Selection of workshops, conferences and presentations

  • Co-organizer, Committee for the Study of Books and Media (lecture series). Faculty Chairs: Anthony Grafton and Nigel Smith. Princeton, New Jersey. Spring 2021 – Spring 2023.
  • Pre-circulated paper, “Of Graphs and Biographs: Interpreting Texts, Images, and Lives.” Harvard-Princeton-MIT History of the Physical Sciences Graduate Student Workshop. Princeton, New Jersey. 29 April 2023.
  • Commentor, “How Ideas, Individuals, Science, and Society Interact: Insights from the Story of Hermann Weyl,” by Kati Kish Bar-On. Harvard-Princeton-MIT History of the Physical Sciences Graduate Student Workshop. Princeton, New Jersey. 29 April 2023.
  • Commentor, “Can a Simple Test in Bacteria Identify Cancer-Causing Chemicals in Humans?,” by Angela N. H. Creager. History of Science program seminar. Princeton, New Jersey. 24 April 2023.
  • Panel chair, “Things.” Text and Image in the Early Modern World: An Interdisciplinary Graduate Student Workshop. Organized by Pamela O. Long, Anna Speyart, and John White. Princeton, New Jersey. 24 February 2023.
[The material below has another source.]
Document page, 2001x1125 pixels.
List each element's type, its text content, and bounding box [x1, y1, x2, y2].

  • Presenter, “The State of Nature and Nurture: Wild Children from Natural Philosophy to the Human Sciences.” A Frost Fair for Early Modernists: The Sixteenth Annual Harvard- Princeton Graduate Conference in Early Modern History. Organized by Anthony Grafton and Ann Blair. Princeton, New Jersey. 11 February 2023.
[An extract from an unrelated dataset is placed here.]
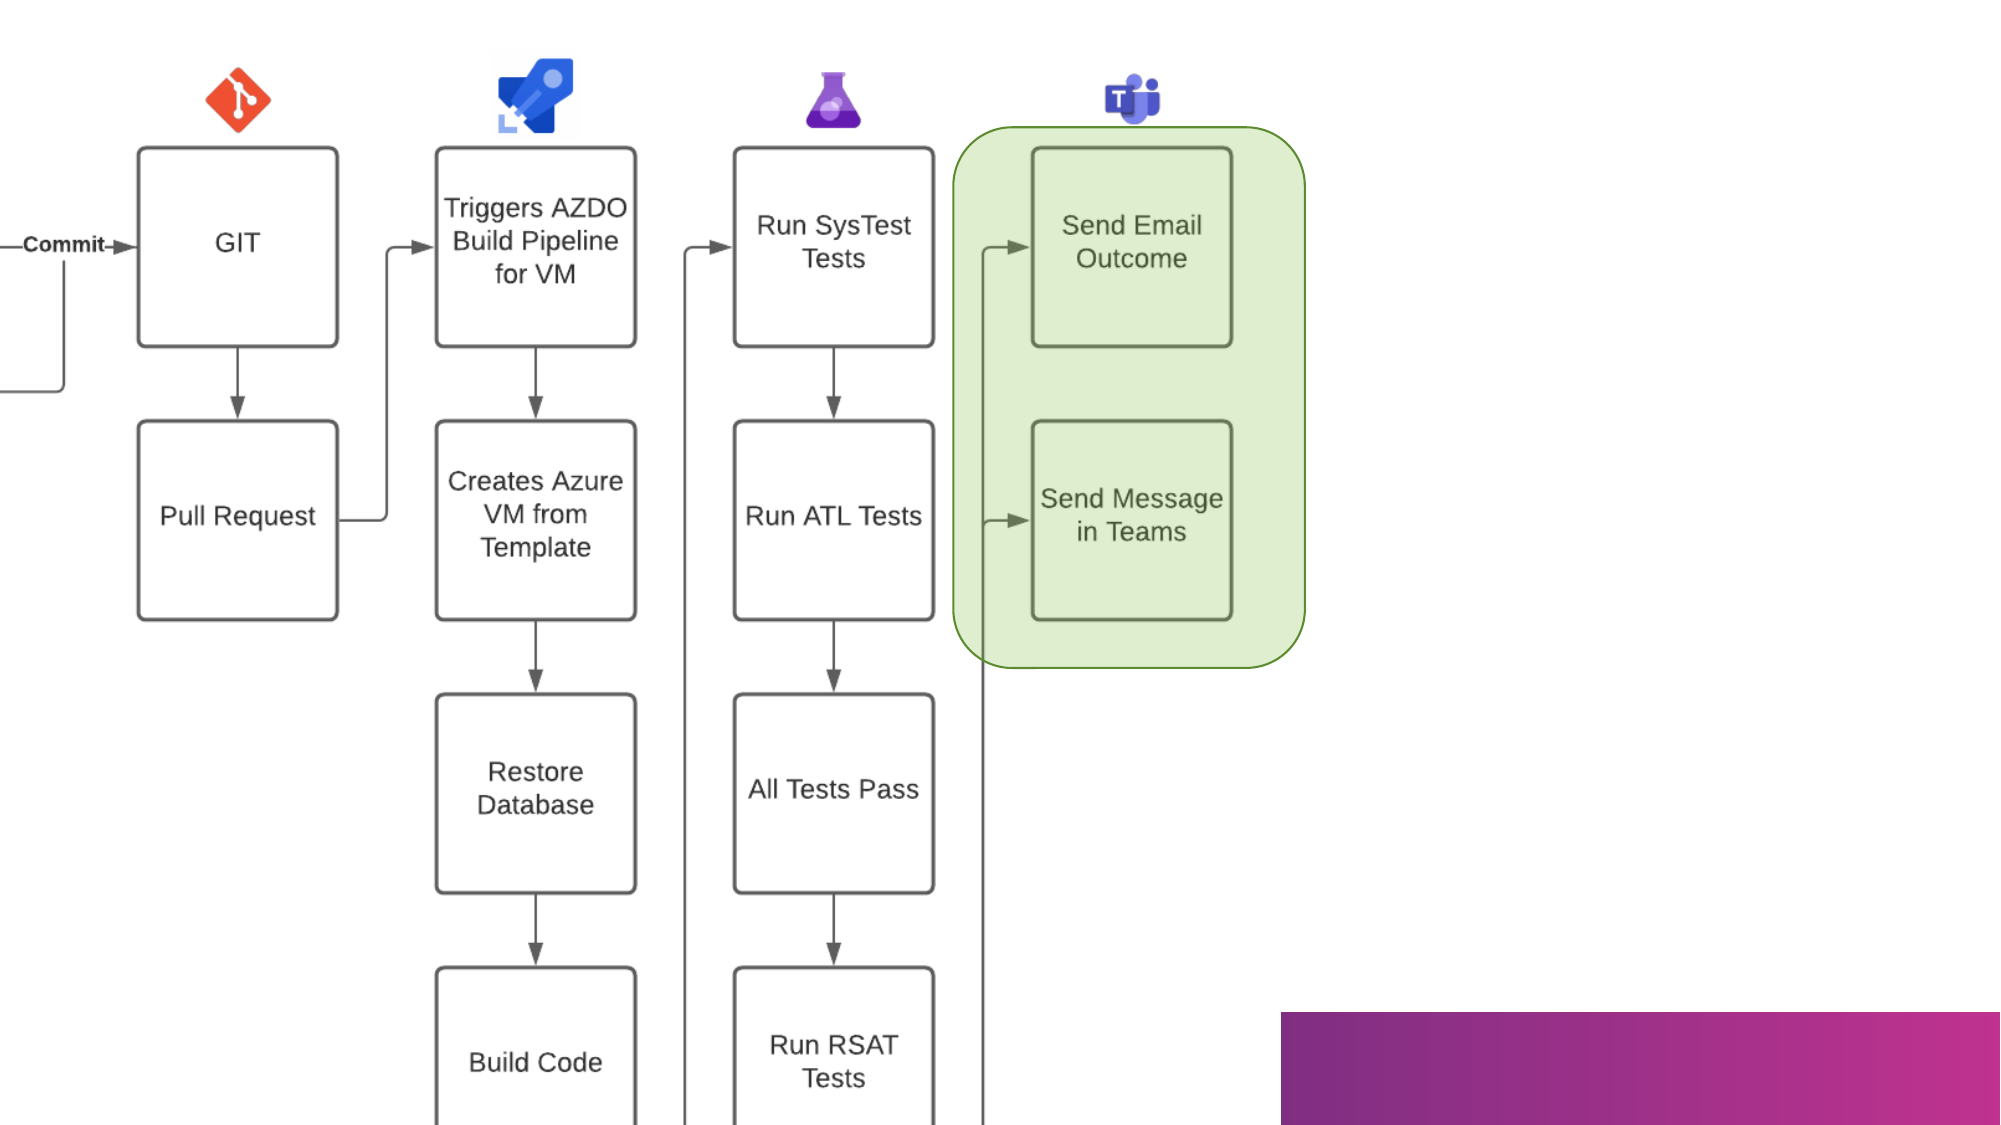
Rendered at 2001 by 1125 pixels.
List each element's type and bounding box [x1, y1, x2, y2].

picture [1281, 1012, 2000, 1125]
list [0, 0, 1281, 1125]
text_box [1281, 137, 1306, 658]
  • Panelist, “Renewal.” Abundance and Loss: Narratives of Diversity across the Natural and Human Sciences. Organized by Erika Lorraine Milam and Banu Subramaniam. Princeton, New Jersey. 04 February 2023.
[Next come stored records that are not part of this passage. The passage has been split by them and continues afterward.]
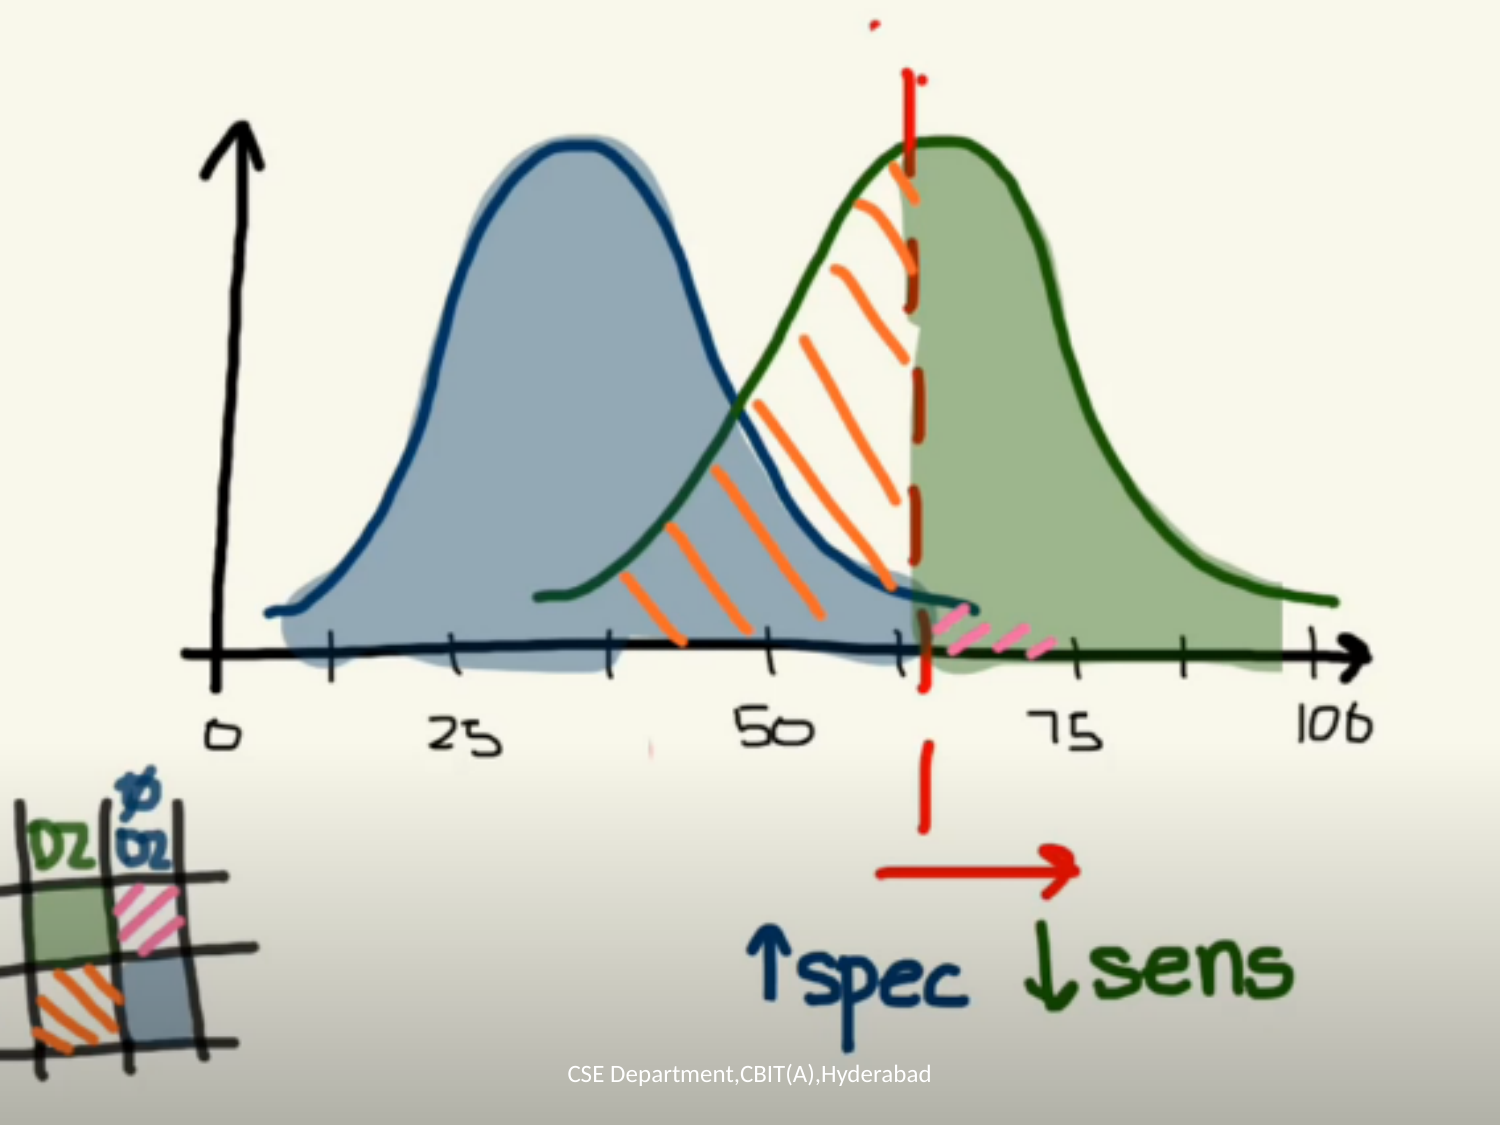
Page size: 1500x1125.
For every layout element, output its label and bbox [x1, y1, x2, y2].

list [0, 0, 1500, 1125]
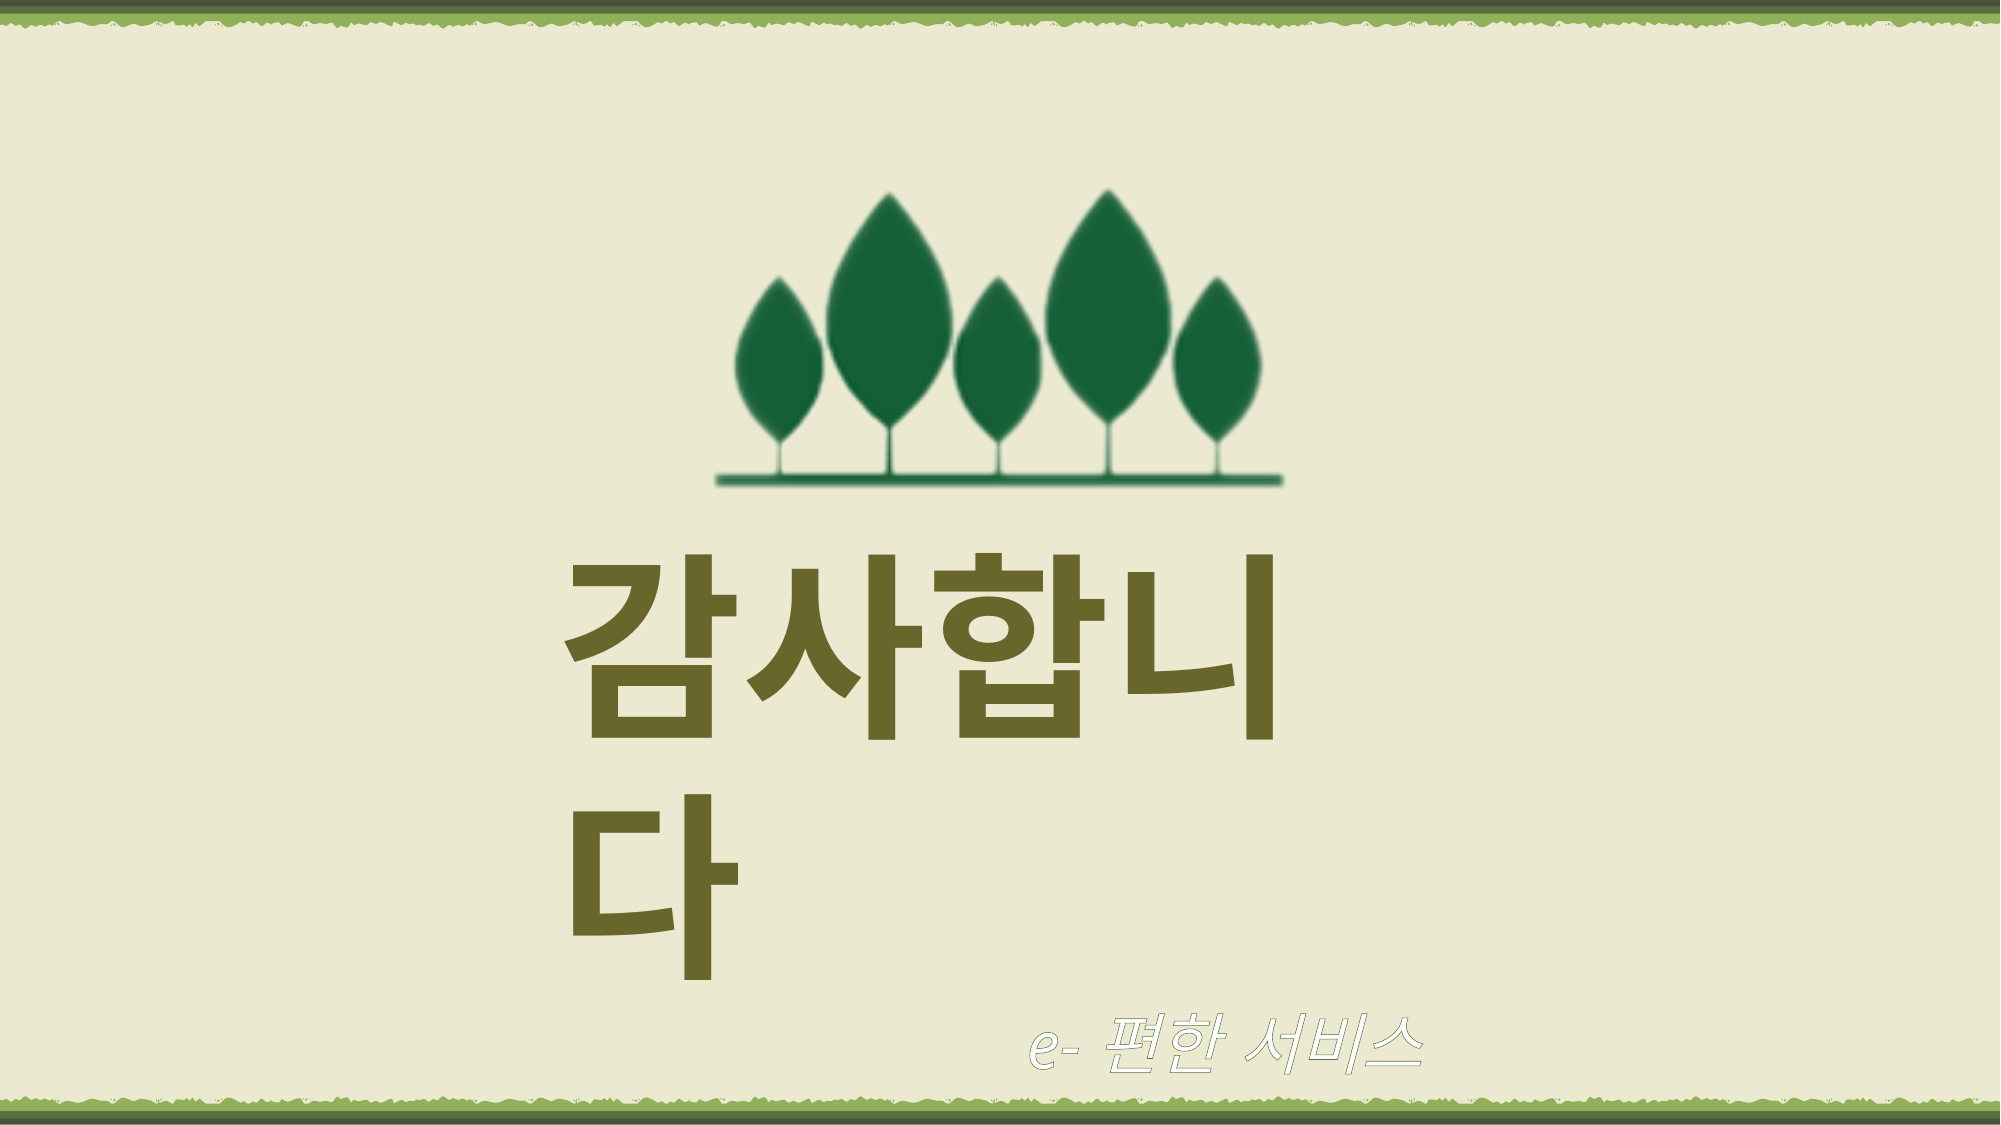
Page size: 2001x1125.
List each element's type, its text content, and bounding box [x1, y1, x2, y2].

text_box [1464, 6, 2000, 29]
text_box 감사합니다 e-편한 서비스 [543, 538, 1457, 1090]
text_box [0, 6, 536, 29]
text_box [0, 1096, 2000, 1119]
picture [536, 0, 1464, 538]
  • Commentor, “Beasts in the Grid: German Archaeology and the Architectural Reconstruction of Ancient Life in the Early Twentieth Century,” by Iason Stathatos. History of Science program seminar. Princeton, New Jersey. 14 November 2022.
  • Panel organizer and chair, “What is the History of Science?”. Hosted at New College West for undergraduate students. Princeton, New Jersey. 02 November 2022

 

Teaching

  • Graduate student tutor: writing and English as an additional language, Princeton Department of History. Spring 2022-present
  • Preceptor, HIS 379: American Legal History (Laura F. Edwards), Princeton Department of History. Fall 2022.